What’s My Business Worth?

There’s a joke among CPAs that the answer to any question is – it depends.  Similarly, when I’m asked the question, what’s my business worth, the answer is usually – it depends.

Valuations are used for a variety of purposes and the purpose will affect the value.  The variable making the most difference is the use or lack of discounts.  For instance, in matters such as divorce and shareholder disputes, the most common valuation standard of value is “fair value” in which discounts are not applicable.  For matters relating to the IRS, such as estate or gift tax, the standard of value is “fair market value” and frequently involves discounts for lack of marketability and/or lack of control for a closely-held company.

At this point, it’s worth mentioning that fair market value for an estate and gift valuation is not the same thing as fair market value in a mergers and acquisitions transactions.  The former is based on theory and studies and the later is determined by what someone is willing to pay.

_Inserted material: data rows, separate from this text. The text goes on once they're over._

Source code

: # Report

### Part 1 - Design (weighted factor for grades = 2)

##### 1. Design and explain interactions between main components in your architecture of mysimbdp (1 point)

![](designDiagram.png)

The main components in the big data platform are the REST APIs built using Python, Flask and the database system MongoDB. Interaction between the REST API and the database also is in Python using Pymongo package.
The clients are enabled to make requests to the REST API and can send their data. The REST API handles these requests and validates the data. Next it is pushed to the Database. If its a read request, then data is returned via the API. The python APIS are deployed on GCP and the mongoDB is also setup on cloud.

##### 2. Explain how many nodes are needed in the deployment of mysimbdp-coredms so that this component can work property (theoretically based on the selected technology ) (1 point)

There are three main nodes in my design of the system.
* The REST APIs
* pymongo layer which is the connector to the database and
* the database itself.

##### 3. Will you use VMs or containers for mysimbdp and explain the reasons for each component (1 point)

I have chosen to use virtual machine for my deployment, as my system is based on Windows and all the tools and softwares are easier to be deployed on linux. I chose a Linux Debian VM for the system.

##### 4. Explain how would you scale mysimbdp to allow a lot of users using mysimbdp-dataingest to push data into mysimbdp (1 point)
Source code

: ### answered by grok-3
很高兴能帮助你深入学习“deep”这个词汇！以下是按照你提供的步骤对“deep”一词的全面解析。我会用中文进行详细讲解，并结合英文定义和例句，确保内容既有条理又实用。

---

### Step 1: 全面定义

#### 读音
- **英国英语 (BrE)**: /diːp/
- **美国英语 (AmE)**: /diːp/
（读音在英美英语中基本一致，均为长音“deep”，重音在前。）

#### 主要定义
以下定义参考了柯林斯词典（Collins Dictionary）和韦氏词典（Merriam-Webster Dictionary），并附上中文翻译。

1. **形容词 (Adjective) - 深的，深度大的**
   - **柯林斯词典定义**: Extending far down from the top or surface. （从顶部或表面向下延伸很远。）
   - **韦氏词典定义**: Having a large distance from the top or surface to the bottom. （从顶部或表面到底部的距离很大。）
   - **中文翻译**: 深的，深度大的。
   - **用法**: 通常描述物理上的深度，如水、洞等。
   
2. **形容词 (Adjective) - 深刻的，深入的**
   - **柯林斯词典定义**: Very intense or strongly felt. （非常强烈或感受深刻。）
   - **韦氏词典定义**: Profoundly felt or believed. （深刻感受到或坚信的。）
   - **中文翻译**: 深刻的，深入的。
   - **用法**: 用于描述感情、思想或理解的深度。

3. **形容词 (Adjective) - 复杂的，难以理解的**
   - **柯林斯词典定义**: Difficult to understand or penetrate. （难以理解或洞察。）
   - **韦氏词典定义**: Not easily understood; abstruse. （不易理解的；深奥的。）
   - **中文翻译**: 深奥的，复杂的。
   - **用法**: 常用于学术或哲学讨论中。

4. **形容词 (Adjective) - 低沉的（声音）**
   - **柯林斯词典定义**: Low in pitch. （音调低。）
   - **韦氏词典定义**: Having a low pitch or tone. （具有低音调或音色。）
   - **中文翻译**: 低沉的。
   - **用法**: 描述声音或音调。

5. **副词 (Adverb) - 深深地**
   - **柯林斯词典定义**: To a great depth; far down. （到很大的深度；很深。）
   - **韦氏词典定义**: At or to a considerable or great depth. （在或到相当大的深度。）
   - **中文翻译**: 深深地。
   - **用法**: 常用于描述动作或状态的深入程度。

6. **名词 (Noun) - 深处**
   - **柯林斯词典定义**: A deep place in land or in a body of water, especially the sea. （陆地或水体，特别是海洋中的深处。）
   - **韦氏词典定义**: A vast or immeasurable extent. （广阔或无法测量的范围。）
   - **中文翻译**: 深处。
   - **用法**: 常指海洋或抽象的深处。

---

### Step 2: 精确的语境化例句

A client once asked me, why would I want the value of my business discounted?  In the case of an estate or gift valuation, discounts can significantly affect the value being taxes.  Accordingly, any discounts should be well documented and explained in the appraiser/valuator’s detailed valuation report.

If you’re consulting with a business appraiser before marketing your business for sale, there’s a very good chance the value estimate you receive will not equal what the business eventually sells for.  That’s because the appraiser is making their best estimate based on the data available to them to try and predict what any given buyer might pay.  A strategic buyer, for instance, might be willing to pay more than a private equity group.